SLC cache backed TLCs are MUCH better in both testings with Samsung 860 EVOs and SK Gold Hynix S31s even with reboots alone being MUCH better off on such same classed disks.

Indeed so, I would treat a untest able disk as a “questionable” disk. Therefore needing to be replaced as soon as possible.

Hetzner disagrees.
I requested them to look into a replacement, they did and got back to me with…

Our test shows no issues with your drives.
-----------------%<-----------------
HDDTEST S4GENX0N420995: Ok
HDDTEST S4GENX0N421048: Ok
-----------------%<-----------------

Also the SMART values seems to be good.


/dev/nvme0n1 512.11 GB S4GENX0N421048
critical_warning 0
available_spare 100%
available_spare_threshold 10%
percentage_used 24%
media_errors 0
num_err_log_entries 5

/dev/nvme1n1 512.11 GB S4GENX0N420995
available_spare 100%
available_spare_threshold 10%
percentage_used 41%
media_errors 0
num_err_log_entries 5

-----------------%<-----------------

I guess the wearout is not an issue?

@Andrei would there be a reason for the server agent not to be able to run the SMART test?

same server specs and OS. One works fully… while for the other…

Ask them what tests were successful and how they were able to tests them.

They should be telling you all of this so please go back at them with requesting further clarifications on the matters.

Some nvme don’t support this, but you’ll have to open a support ticket for further support on this matter.

Cheers.

If you means by drives not supporting S.M.A.R.T and/or live testings then…

The balls that a provider chooses to have unsupported S.M.A.R.T NVMes is really not cool if this is really the case.

We as rentees should have means to access S.M.A.R.T and other critical information from disks from a running system if at all possible.
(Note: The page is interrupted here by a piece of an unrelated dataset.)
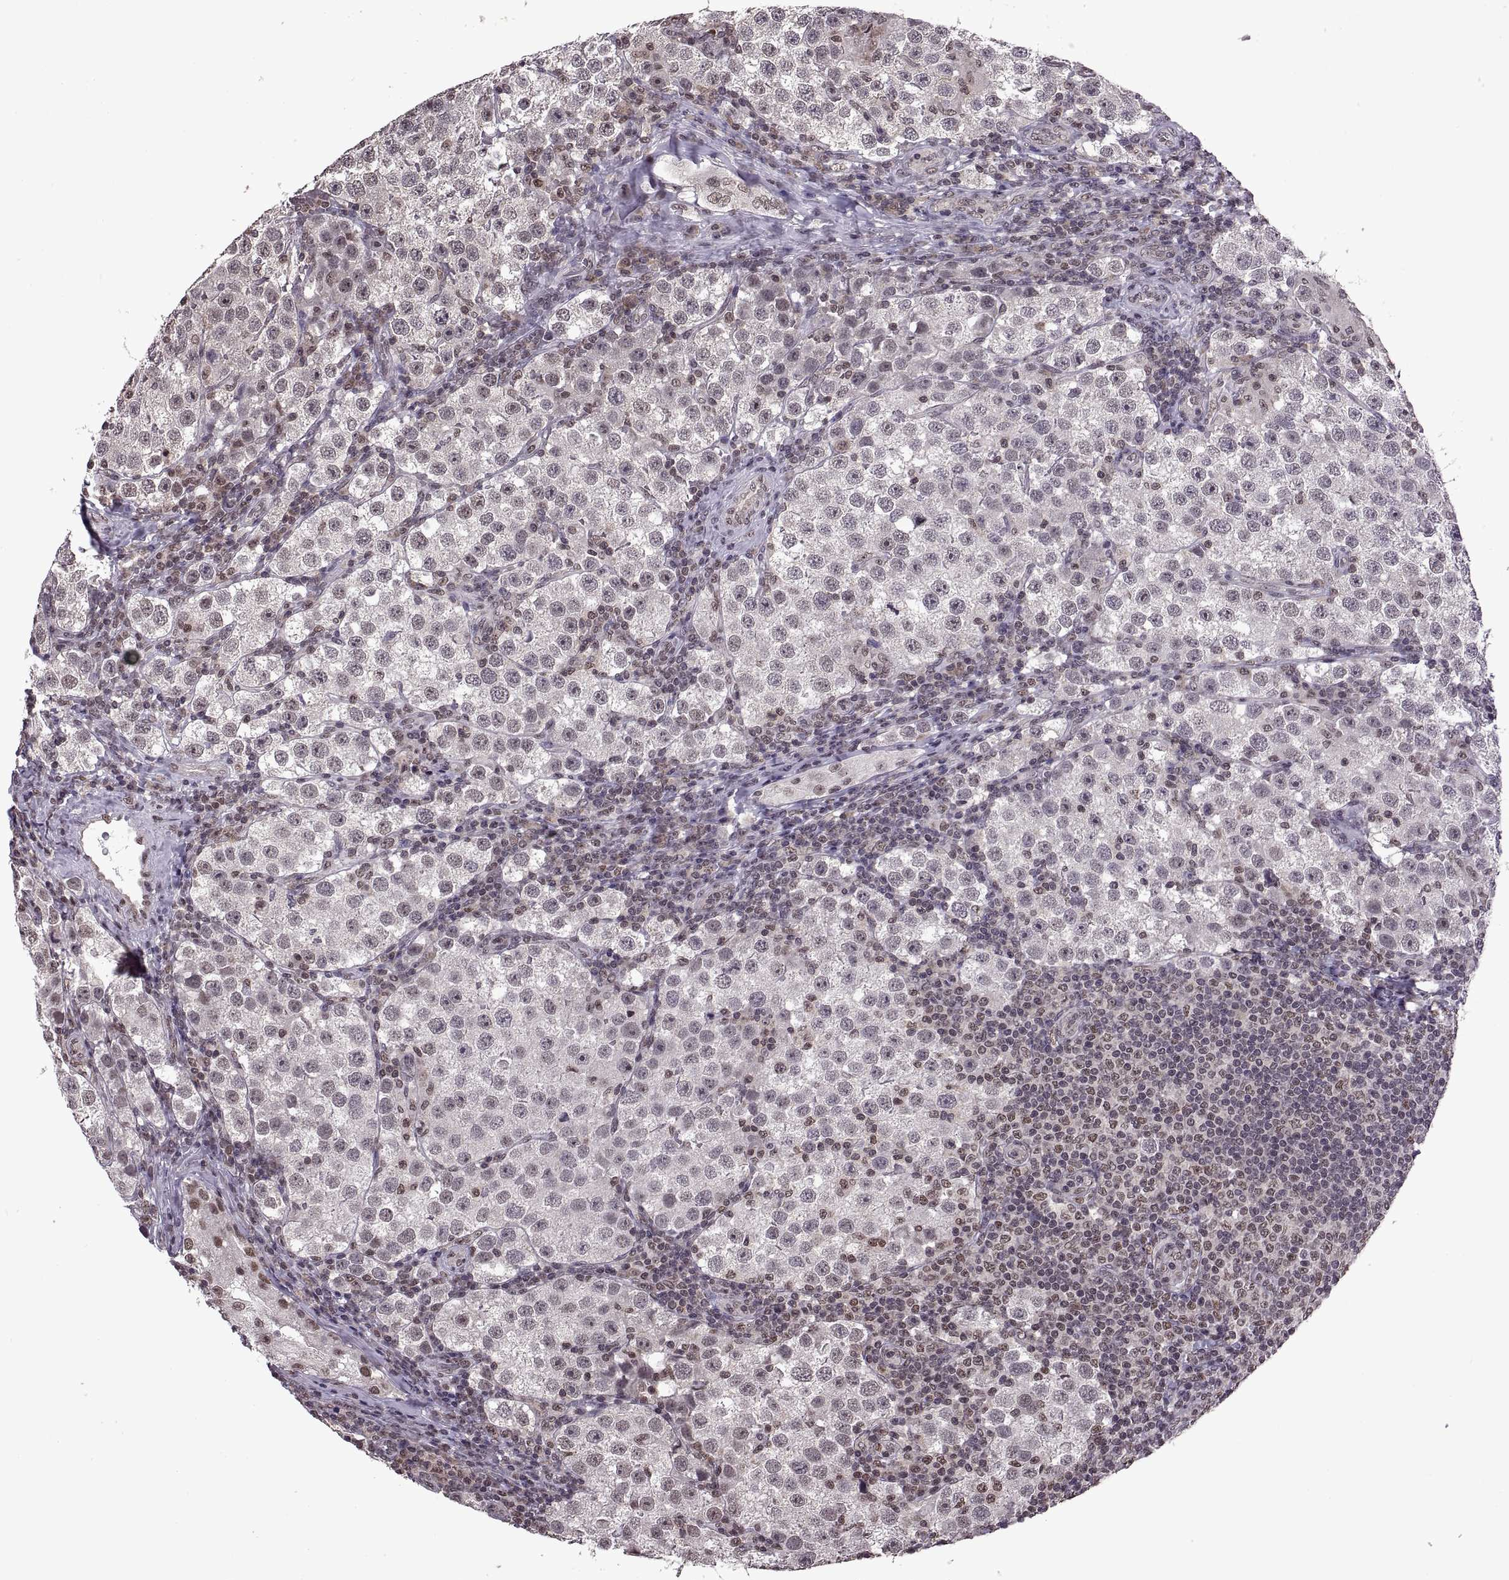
{"staining": {"intensity": "negative", "quantity": "none", "location": "none"}, "tissue": "testis cancer", "cell_type": "Tumor cells", "image_type": "cancer", "snomed": [{"axis": "morphology", "description": "Seminoma, NOS"}, {"axis": "topography", "description": "Testis"}], "caption": "IHC of testis cancer reveals no positivity in tumor cells. (DAB immunohistochemistry with hematoxylin counter stain).", "gene": "INTS3", "patient": {"sex": "male", "age": 37}}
As I said before, if a drive can’t be validly tested with trusted means then I am labeling that disk as a “questionable” disk that should be pulled from a production node as soon as possible.

Of course not. If you use any SSD it will obviously wear out. That is how it works. 25% means a quarter of the lifetime that is guarantued for has been used up. So you have 75% left to use and go for, there is no reason to change it. You would not change the tires of your car after only 25% of usage, would you?

So of course Hetzner is going to deny that change request. A (pending) raid rebuild does not automatically mean there is something wrong with the disk - especially if it is just soft raid. More likely any unclean shutdown can cause this.

TL;DR; stop worrying about the disks, there is nothing wrong with it.

We are not worried about the cells dying, we are worried about validlying that their instrafacture health statuses.